Problem requirements: Copy each line below containing "University".

-- Entries supplied follows --

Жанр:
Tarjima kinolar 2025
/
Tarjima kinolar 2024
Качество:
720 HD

-- Entries supplied concluded --
-- Entries supplied follows --

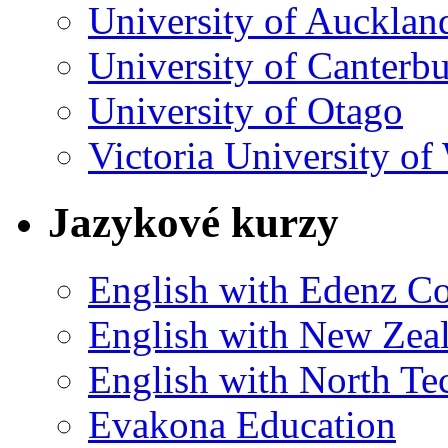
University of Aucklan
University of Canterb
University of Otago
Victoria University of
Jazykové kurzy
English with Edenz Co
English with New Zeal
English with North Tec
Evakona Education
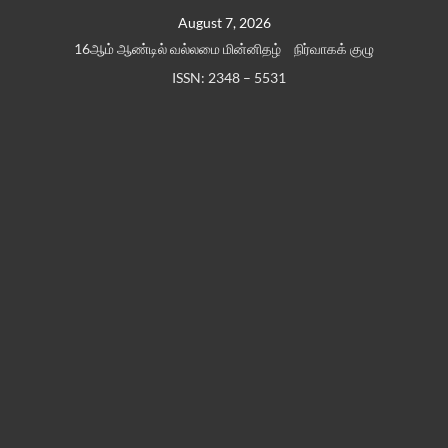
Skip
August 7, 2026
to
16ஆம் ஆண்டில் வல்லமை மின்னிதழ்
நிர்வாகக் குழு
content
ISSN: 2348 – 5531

-- Entries supplied concluded --

Response to the exercise:
University of Aucklan
University of Canterb
University of Otago
Victoria University of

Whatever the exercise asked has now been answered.